Susan Granger’s review of “The Good Guy” (Roadside Attractions)

 

    Set in a more free-spending, pre-recession Manhattan, this genial romantic dramedy evokes a “Boiler Room” cocktail that’s diluted with “Metropolitan.”

    As the modern, manipulative morality play begins, disheveled, womanizing Tommy Fielding (Scott Porter) is caught in a downpour, begging for help from his estranged girlfriend, Beth Vest (Alexis Bledel). But she’s moved on in her life and she turns him away.

     Flashback three months for the rest of the story, that’s when Tommy and Beth began their relationship – discovering they’re both left-handed. She’s an up-and-coming urban conservationist, considering a career move to San Francisco. He’s a cocky, hotshot Wall Street trader, gleefully pitting hedge-fund and mutual-fund managers against one another for shares in his clients’ companies. When his opportunistic, high-pressure boss, Cash (Andrew McCarthy), discovers that a pivotal ‘team’ member is bolting to a competitor, he orders Tommy to find a replacement. That turns out to be Daniel Seaver (Bryan Greenberg), the sales floor’s shy, soft-spoken computer whiz. Caustic Cash has doubts about the choice, but Tommy’s confident that geeky, reticent Daniel can be trained to out-perform all expectations. And he does – in more ways than Tommy ever expected.
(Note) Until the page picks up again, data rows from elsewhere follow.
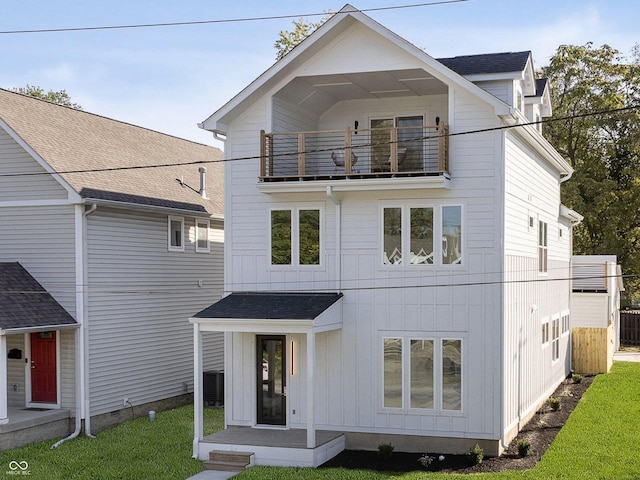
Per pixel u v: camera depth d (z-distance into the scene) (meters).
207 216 28.62
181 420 24.86
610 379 32.06
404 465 19.30
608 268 35.19
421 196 20.78
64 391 23.23
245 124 22.20
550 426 23.17
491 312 20.19
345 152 20.97
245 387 21.97
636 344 46.09
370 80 21.62
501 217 20.17
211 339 29.73
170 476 18.66
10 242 23.86
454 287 20.48
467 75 22.30
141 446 21.53
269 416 21.92
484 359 20.20
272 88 21.80
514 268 21.59
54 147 24.53
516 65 22.12
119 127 30.30
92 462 19.89
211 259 29.70
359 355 21.14
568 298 33.50
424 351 20.67
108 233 24.22
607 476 17.72
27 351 23.72
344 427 21.20
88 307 23.28
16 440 21.33
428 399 20.61
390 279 20.98
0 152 23.98
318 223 21.67
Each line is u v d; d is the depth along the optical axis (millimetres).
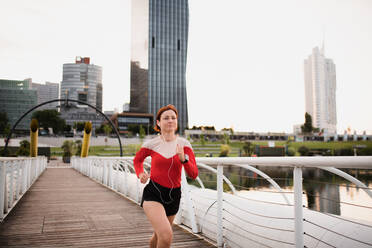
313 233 1915
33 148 22391
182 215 4133
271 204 2539
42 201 6816
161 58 123000
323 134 136875
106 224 4367
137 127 114438
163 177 2072
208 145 97438
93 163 15266
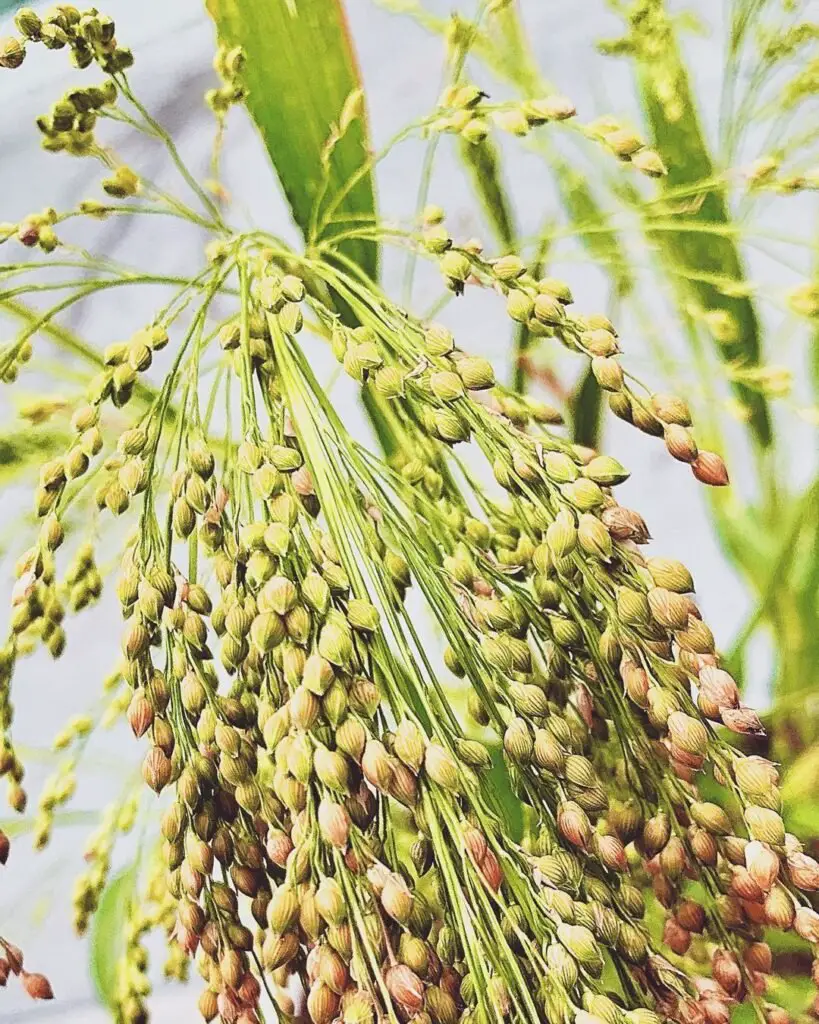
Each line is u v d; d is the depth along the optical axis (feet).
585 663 0.73
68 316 1.11
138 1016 0.83
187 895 0.69
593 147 0.99
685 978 0.72
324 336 0.90
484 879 0.64
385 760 0.64
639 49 0.93
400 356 0.73
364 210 0.91
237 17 0.89
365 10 1.05
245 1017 0.69
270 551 0.67
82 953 1.09
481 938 0.64
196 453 0.70
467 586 0.73
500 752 0.90
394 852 0.68
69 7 0.75
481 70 1.02
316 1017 0.63
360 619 0.66
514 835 0.85
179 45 1.11
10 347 0.81
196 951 0.70
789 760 0.97
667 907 0.74
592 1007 0.64
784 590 0.99
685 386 0.97
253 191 1.10
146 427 0.72
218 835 0.70
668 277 0.97
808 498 0.96
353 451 0.72
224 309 1.10
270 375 0.75
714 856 0.71
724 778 0.69
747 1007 0.88
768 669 1.02
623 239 0.99
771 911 0.68
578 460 0.72
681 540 1.06
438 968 0.66
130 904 0.86
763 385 0.90
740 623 1.04
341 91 0.89
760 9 0.95
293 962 0.70
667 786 0.72
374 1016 0.64
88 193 1.13
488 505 0.78
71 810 1.10
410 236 0.78
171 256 1.12
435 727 0.66
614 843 0.69
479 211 1.05
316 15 0.89
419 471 0.82
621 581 0.69
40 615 0.74
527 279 0.73
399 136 0.83
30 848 1.11
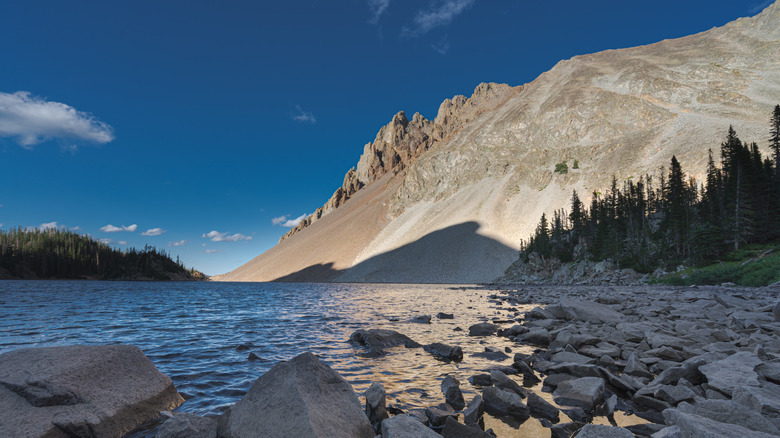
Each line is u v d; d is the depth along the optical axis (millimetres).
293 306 37500
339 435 5188
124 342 15258
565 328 16078
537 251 136875
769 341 10930
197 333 18109
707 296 31141
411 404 7746
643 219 93312
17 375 6266
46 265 170250
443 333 18203
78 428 5648
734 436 4691
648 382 8961
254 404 5820
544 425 6707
    Borrowing the titular narrative device from British novelist Ford Madox Ford’s 1915 novel “The Good Soldier,” this is writer/director Julio DePrieto’s debut feature – and it shows, particularly in the script’s simplistic development of faith among these ambitious, upwardly mobile twentysomethings. After all, Daniel is supposed to be a Princeton graduate, just out of Mid-East military service. But the casting is competent, if not inspired, featuring Scott Porter from TV’s “Friday Night Lights” via “Dear John,” Alexis Bledel from TV’s “Gilmore Girls” via “Sisterhood of the Traveling Pants,” and Bryan Greenberg, star of HBO’s “How to Make It in America” with supporting actors Anna Chlumsky and Aaron Yoo. And, as a former Wall Street insider, DePietro creates a credible corporate atmosphere.

    On the Granger Movie Gauge of 1 to 10, “The Good Guy” is a generic if frenetic 5. Or, as wheeling-dealing Tommy says, “See how far a little trust can get ya?”